The timing is no accident—this week includes Black Friday, Small Business Saturday, and Cyber Monday, when retailers typically generate billions in revenue. By choosing these exact dates, organizers believe they can demonstrate where real economic power actually lies.

Why They’re Doing This And What They Want

The coalition behind Mass Blackout isn’t shy about its goals. They’re protesting what they call corporate rule, political corruption, and the Trump administration’s policies. Isaiah Rucker Jr., founder of Blackout the System, frames it plainly: the political system has been captured by special interests where billionaires write the rules while Congress serves donors instead of citizens. The movement’s website declares that the system isn’t broken—it’s working exactly as designed, but only for the wealthy.

Here’s what makes this protest different from past boycotts: it’s asking people to do more than just skip Target or Amazon. Participants are being urged to avoid all online and in-store shopping, stop streaming services, make no digital purchases, skip nonessential travel, and stay away from restaurants. Some are even calling out of work entirely. 

Those who can’t take time off are encouraged to do “working strikes”—slowing down productivity, working to rule, or simply refusing to buy anything discretionary. The organizers estimate that if five million Americans stopped working for just 48 hours, billions would be lost in economic output, supply chains would face delays, and shipments would be disrupted.

What Happens Next

The blackout runs through December 2nd, though there’s one notable exception: Small Business Saturday on November 29th is specifically exempted. Organizers want people to use that day to support community-based alternatives to major corporations, reinforcing that their target is big business, not local shops or family-owned stores.

But here’s the honest truth about whether these movements work: the track record is mixed. During a previous one-day economic blackout earlier in 2025 by The People’s Union USA, Amazon sales actually increased by three percent compared to an average Friday. Experts like Brayden King, a professor at Northwestern University’s Kellogg School of Management, have noted that shoppers often simply buy before or after blackout periods, meaning the economic impact gets shifted rather than eliminated.

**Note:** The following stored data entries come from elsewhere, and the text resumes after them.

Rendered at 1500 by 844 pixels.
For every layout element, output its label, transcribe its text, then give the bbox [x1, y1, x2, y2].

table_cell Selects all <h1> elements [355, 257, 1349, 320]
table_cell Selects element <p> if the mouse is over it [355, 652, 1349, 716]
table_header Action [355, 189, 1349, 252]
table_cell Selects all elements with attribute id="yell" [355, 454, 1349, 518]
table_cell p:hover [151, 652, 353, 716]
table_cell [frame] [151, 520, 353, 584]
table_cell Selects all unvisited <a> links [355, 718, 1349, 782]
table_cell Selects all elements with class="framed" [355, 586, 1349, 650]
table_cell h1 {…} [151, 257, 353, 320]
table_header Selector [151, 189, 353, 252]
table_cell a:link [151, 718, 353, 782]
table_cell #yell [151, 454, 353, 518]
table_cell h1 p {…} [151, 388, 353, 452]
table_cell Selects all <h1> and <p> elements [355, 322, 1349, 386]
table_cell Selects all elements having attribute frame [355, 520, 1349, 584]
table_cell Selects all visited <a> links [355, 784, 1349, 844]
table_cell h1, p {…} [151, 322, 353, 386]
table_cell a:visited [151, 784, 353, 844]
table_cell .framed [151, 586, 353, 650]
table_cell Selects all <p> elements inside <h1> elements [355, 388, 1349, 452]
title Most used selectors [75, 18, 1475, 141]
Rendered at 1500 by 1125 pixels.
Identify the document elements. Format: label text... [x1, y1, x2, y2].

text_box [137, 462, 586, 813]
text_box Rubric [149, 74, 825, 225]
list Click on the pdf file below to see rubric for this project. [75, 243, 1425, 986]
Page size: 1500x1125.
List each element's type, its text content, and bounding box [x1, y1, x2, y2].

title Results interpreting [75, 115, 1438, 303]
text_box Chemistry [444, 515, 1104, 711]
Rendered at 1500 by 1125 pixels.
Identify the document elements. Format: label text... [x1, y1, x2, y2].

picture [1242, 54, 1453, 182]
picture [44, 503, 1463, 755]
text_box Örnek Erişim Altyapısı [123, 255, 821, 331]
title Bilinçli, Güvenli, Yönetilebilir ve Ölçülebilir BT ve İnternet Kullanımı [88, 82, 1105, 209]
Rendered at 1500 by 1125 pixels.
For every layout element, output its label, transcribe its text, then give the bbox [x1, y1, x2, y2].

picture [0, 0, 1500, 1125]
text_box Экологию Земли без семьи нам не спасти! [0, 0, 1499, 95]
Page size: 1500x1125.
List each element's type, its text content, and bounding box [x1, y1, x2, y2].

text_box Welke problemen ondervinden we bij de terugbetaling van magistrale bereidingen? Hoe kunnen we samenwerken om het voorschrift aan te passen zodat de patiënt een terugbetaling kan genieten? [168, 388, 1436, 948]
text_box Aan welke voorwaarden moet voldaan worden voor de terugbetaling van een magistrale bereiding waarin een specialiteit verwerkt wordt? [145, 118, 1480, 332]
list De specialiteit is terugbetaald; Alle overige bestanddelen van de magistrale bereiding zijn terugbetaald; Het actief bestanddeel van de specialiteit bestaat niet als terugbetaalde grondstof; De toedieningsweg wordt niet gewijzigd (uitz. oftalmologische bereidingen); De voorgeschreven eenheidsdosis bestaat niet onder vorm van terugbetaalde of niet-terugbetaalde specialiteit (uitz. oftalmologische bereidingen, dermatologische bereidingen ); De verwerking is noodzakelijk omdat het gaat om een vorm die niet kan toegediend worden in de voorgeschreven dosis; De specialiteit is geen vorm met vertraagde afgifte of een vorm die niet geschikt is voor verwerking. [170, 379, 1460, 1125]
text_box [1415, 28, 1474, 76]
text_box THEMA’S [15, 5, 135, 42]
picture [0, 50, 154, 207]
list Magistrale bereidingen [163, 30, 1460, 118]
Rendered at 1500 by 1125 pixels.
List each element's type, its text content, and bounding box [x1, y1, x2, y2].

Still, this movement represents something larger than just lost sales numbers. It’s tapping into genuine frustration about wealth inequality, corporate influence in politics, and a sense that ordinary people have lost control over the systems that govern their lives. Whether or not it crashes the economy this week, Mass Blackout has succeeded in one thing: getting people to talk about economic power and who really holds it. And in a consumer-driven culture where participation is assumed, sometimes the most radical act is simply saying no.